Your assignment :: Print out the records that follow, exactly and completely.

Source information ::
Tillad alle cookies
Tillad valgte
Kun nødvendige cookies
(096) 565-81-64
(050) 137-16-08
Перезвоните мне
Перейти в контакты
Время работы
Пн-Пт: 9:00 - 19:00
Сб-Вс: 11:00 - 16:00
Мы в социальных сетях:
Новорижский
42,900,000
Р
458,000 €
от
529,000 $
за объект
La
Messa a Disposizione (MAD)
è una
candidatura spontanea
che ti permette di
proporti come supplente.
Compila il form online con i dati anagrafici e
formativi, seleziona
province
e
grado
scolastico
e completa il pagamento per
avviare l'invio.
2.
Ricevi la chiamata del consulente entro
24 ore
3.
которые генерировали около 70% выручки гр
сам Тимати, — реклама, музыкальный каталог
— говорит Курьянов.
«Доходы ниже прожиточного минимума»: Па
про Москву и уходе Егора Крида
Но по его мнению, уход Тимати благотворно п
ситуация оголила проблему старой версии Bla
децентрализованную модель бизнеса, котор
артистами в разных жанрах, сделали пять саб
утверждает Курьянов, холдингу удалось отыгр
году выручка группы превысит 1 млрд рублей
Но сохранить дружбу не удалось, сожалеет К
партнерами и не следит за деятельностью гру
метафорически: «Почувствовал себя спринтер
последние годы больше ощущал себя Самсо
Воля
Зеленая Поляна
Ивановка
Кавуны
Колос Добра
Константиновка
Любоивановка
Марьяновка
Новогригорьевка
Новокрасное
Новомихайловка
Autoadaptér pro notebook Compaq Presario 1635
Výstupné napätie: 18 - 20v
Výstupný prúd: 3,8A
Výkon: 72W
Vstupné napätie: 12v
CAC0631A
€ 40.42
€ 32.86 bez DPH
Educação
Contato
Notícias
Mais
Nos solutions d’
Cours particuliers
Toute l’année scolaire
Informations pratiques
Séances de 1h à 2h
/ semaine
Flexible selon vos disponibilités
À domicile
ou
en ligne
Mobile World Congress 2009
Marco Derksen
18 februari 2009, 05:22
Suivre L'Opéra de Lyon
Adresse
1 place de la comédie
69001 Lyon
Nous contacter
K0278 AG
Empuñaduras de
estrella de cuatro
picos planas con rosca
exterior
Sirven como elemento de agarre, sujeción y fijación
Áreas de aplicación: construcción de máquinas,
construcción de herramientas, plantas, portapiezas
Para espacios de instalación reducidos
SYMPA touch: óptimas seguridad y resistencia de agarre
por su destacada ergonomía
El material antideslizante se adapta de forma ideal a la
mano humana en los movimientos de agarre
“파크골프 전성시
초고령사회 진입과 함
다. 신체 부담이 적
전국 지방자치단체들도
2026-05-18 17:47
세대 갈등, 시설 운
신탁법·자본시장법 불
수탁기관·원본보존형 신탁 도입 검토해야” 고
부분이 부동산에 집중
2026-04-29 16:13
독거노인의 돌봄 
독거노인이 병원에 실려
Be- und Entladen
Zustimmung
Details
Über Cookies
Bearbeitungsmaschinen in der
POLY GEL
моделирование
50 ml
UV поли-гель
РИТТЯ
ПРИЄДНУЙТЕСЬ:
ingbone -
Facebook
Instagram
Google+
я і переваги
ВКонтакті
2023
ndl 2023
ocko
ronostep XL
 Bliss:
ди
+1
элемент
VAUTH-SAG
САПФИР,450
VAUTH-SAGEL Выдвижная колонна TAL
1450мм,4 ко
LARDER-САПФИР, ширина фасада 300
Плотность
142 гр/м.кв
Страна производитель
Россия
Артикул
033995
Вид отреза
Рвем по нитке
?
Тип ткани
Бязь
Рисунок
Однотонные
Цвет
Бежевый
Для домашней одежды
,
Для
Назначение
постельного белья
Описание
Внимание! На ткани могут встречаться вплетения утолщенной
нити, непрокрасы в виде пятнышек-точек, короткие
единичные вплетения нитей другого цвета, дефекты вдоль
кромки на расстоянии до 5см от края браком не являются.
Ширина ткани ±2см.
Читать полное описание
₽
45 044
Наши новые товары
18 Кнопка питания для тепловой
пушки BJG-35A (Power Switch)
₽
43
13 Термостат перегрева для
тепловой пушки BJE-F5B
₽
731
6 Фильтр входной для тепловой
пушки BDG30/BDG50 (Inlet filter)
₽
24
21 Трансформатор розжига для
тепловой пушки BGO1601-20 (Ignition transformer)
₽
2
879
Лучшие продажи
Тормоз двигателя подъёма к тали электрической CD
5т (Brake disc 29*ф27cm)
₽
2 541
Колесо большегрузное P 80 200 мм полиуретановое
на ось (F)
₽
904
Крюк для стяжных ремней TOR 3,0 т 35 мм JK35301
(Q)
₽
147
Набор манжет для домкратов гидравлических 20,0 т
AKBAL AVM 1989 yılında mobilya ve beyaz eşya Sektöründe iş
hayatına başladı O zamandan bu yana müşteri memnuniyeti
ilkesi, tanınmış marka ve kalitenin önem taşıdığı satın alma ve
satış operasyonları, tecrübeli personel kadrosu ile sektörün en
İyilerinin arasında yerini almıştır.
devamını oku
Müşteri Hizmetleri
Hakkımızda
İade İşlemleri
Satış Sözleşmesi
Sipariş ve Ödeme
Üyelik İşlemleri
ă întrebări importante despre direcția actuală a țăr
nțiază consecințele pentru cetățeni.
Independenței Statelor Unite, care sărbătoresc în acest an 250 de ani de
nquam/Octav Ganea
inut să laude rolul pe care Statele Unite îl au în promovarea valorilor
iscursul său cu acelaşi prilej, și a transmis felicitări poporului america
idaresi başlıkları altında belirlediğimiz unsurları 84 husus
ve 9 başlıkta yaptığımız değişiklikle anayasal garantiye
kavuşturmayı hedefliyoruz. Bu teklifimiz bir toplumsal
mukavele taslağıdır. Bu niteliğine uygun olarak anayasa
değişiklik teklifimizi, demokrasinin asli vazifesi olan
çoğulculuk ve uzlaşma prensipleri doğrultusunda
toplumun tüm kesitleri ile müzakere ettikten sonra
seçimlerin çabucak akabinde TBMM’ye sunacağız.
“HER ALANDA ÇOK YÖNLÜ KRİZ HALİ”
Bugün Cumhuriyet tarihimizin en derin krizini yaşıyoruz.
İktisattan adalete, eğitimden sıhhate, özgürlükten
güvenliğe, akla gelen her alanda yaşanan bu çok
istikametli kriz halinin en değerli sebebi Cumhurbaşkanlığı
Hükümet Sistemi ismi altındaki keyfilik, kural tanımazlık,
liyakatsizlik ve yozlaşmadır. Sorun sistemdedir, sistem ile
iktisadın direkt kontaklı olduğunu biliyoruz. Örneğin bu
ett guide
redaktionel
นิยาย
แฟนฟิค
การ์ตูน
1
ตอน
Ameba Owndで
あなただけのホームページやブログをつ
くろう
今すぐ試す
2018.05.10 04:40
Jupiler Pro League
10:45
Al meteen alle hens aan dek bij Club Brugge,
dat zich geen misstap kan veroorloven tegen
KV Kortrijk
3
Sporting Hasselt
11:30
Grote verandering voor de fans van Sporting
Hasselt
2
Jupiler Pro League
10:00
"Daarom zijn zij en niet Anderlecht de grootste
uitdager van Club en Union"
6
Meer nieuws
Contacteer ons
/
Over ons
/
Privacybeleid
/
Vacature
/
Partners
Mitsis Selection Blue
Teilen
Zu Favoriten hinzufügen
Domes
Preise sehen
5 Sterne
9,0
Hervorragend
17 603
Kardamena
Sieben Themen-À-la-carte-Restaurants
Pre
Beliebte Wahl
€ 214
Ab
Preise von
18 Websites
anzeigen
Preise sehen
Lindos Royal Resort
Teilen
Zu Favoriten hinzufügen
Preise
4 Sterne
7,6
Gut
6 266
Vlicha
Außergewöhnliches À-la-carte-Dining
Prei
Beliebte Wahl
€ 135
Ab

Problem solution ::
Tillad alle cookies
Tillad valgte
Kun nødvendige cookies
(096) 565-81-64
(050) 137-16-08
Перезвоните мне
Перейти в контакты
Время работы
Пн-Пт: 9:00 - 19:00
Сб-Вс: 11:00 - 16:00
Мы в социальных сетях:
Новорижский
42,900,000
Р
458,000 €
от
529,000 $
за объект
La
Messa a Disposizione (MAD)
è una
candidatura spontanea
che ti permette di
proporti come supplente.
Compila il form online con i dati anagrafici e
formativi, seleziona
province
e
grado
scolastico
e completa il pagamento per
avviare l'invio.
2.
Ricevi la chiamata del consulente entro
24 ore
3.
которые генерировали около 70% выручки гр
сам Тимати, — реклама, музыкальный каталог
— говорит Курьянов.
«Доходы ниже прожиточного минимума»: Па
про Москву и уходе Егора Крида
Но по его мнению, уход Тимати благотворно п
ситуация оголила проблему старой версии Bla
децентрализованную модель бизнеса, котор
артистами в разных жанрах, сделали пять саб
утверждает Курьянов, холдингу удалось отыгр
году выручка группы превысит 1 млрд рублей
Но сохранить дружбу не удалось, сожалеет К
партнерами и не следит за деятельностью гру
метафорически: «Почувствовал себя спринтер
последние годы больше ощущал себя Самсо
Воля
Зеленая Поляна
Ивановка
Кавуны
Колос Добра
Константиновка
Любоивановка
Марьяновка
Новогригорьевка
Новокрасное
Новомихайловка
Autoadaptér pro notebook Compaq Presario 1635
Výstupné napätie: 18 - 20v
Výstupný prúd: 3,8A
Výkon: 72W
Vstupné napätie: 12v
CAC0631A
€ 40.42
€ 32.86 bez DPH
Educação
Contato
Notícias
Mais
Nos solutions d’
Cours particuliers
Toute l’année scolaire
Informations pratiques
Séances de 1h à 2h
/ semaine
Flexible selon vos disponibilités
À domicile
ou
en ligne
Mobile World Congress 2009
Marco Derksen
18 februari 2009, 05:22
Suivre L'Opéra de Lyon
Adresse
1 place de la comédie
69001 Lyon
Nous contacter
K0278 AG
Empuñaduras de
estrella de cuatro
picos planas con rosca
exterior
Sirven como elemento de agarre, sujeción y fijación
Áreas de aplicación: construcción de máquinas,
construcción de herramientas, plantas, portapiezas
Para espacios de instalación reducidos
SYMPA touch: óptimas seguridad y resistencia de agarre
por su destacada ergonomía
El material antideslizante se adapta de forma ideal a la
mano humana en los movimientos de agarre
“파크골프 전성시
초고령사회 진입과 함
다. 신체 부담이 적
전국 지방자치단체들도
2026-05-18 17:47
세대 갈등, 시설 운
신탁법·자본시장법 불
수탁기관·원본보존형 신탁 도입 검토해야” 고
부분이 부동산에 집중
2026-04-29 16:13
독거노인의 돌봄 
독거노인이 병원에 실려
Be- und Entladen
Zustimmung
Details
Über Cookies
Bearbeitungsmaschinen in der
POLY GEL
моделирование
50 ml
UV поли-гель
РИТТЯ
ПРИЄДНУЙТЕСЬ:
ingbone -
Facebook
Instagram
Google+
я і переваги
ВКонтакті
2023
ndl 2023
ocko
ronostep XL
 Bliss:
ди
+1
элемент
VAUTH-SAG
САПФИР,450
VAUTH-SAGEL Выдвижная колонна TAL
1450мм,4 ко
LARDER-САПФИР, ширина фасада 300
Плотность
142 гр/м.кв
Страна производитель
Россия
Артикул
033995
Вид отреза
Рвем по нитке
?
Тип ткани
Бязь
Рисунок
Однотонные
Цвет
Бежевый
Для домашней одежды
,
Для
Назначение
постельного белья
Описание
Внимание! На ткани могут встречаться вплетения утолщенной
нити, непрокрасы в виде пятнышек-точек, короткие
единичные вплетения нитей другого цвета, дефекты вдоль
кромки на расстоянии до 5см от края браком не являются.
Ширина ткани ±2см.
Читать полное описание
₽
45 044
Наши новые товары
18 Кнопка питания для тепловой
пушки BJG-35A (Power Switch)
₽
43
13 Термостат перегрева для
тепловой пушки BJE-F5B
₽
731
6 Фильтр входной для тепловой
пушки BDG30/BDG50 (Inlet filter)
₽
24
21 Трансформатор розжига для
тепловой пушки BGO1601-20 (Ignition transformer)
₽
2
879
Лучшие продажи
Тормоз двигателя подъёма к тали электрической CD
5т (Brake disc 29*ф27cm)
₽
2 541
Колесо большегрузное P 80 200 мм полиуретановое
на ось (F)
₽
904
Крюк для стяжных ремней TOR 3,0 т 35 мм JK35301
(Q)
₽
147
Набор манжет для домкратов гидравлических 20,0 т
AKBAL AVM 1989 yılında mobilya ve beyaz eşya Sektöründe iş
hayatına başladı O zamandan bu yana müşteri memnuniyeti
ilkesi, tanınmış marka ve kalitenin önem taşıdığı satın alma ve
satış operasyonları, tecrübeli personel kadrosu ile sektörün en
İyilerinin arasında yerini almıştır.
devamını oku
Müşteri Hizmetleri
Hakkımızda
İade İşlemleri
Satış Sözleşmesi
Sipariş ve Ödeme
Üyelik İşlemleri
ă întrebări importante despre direcția actuală a țăr
nțiază consecințele pentru cetățeni.
Independenței Statelor Unite, care sărbătoresc în acest an 250 de ani de
nquam/Octav Ganea
inut să laude rolul pe care Statele Unite îl au în promovarea valorilor
iscursul său cu acelaşi prilej, și a transmis felicitări poporului america
idaresi başlıkları altında belirlediğimiz unsurları 84 husus
ve 9 başlıkta yaptığımız değişiklikle anayasal garantiye
kavuşturmayı hedefliyoruz. Bu teklifimiz bir toplumsal
mukavele taslağıdır. Bu niteliğine uygun olarak anayasa
değişiklik teklifimizi, demokrasinin asli vazifesi olan
çoğulculuk ve uzlaşma prensipleri doğrultusunda
toplumun tüm kesitleri ile müzakere ettikten sonra
seçimlerin çabucak akabinde TBMM’ye sunacağız.
“HER ALANDA ÇOK YÖNLÜ KRİZ HALİ”
Bugün Cumhuriyet tarihimizin en derin krizini yaşıyoruz.
İktisattan adalete, eğitimden sıhhate, özgürlükten
güvenliğe, akla gelen her alanda yaşanan bu çok
istikametli kriz halinin en değerli sebebi Cumhurbaşkanlığı
Hükümet Sistemi ismi altındaki keyfilik, kural tanımazlık,
liyakatsizlik ve yozlaşmadır. Sorun sistemdedir, sistem ile
iktisadın direkt kontaklı olduğunu biliyoruz. Örneğin bu
ett guide
redaktionel
นิยาย
แฟนฟิค
การ์ตูน
1
ตอน
Ameba Owndで
あなただけのホームページやブログをつ
くろう
今すぐ試す
2018.05.10 04:40
Jupiler Pro League
10:45
Al meteen alle hens aan dek bij Club Brugge,
dat zich geen misstap kan veroorloven tegen
KV Kortrijk
3
Sporting Hasselt
11:30
Grote verandering voor de fans van Sporting
Hasselt
2
Jupiler Pro League
10:00
"Daarom zijn zij en niet Anderlecht de grootste
uitdager van Club en Union"
6
Meer nieuws
Contacteer ons
/
Over ons
/
Privacybeleid
/
Vacature
/
Partners
Mitsis Selection Blue
Teilen
Zu Favoriten hinzufügen
Domes
Preise sehen
5 Sterne
9,0
Hervorragend
17 603
Kardamena
Sieben Themen-À-la-carte-Restaurants
Pre
Beliebte Wahl
€ 214
Ab
Preise von
18 Websites
anzeigen
Preise sehen
Lindos Royal Resort
Teilen
Zu Favoriten hinzufügen
Preise
4 Sterne
7,6
Gut
6 266
Vlicha
Außergewöhnliches À-la-carte-Dining
Prei
Beliebte Wahl
€ 135
Ab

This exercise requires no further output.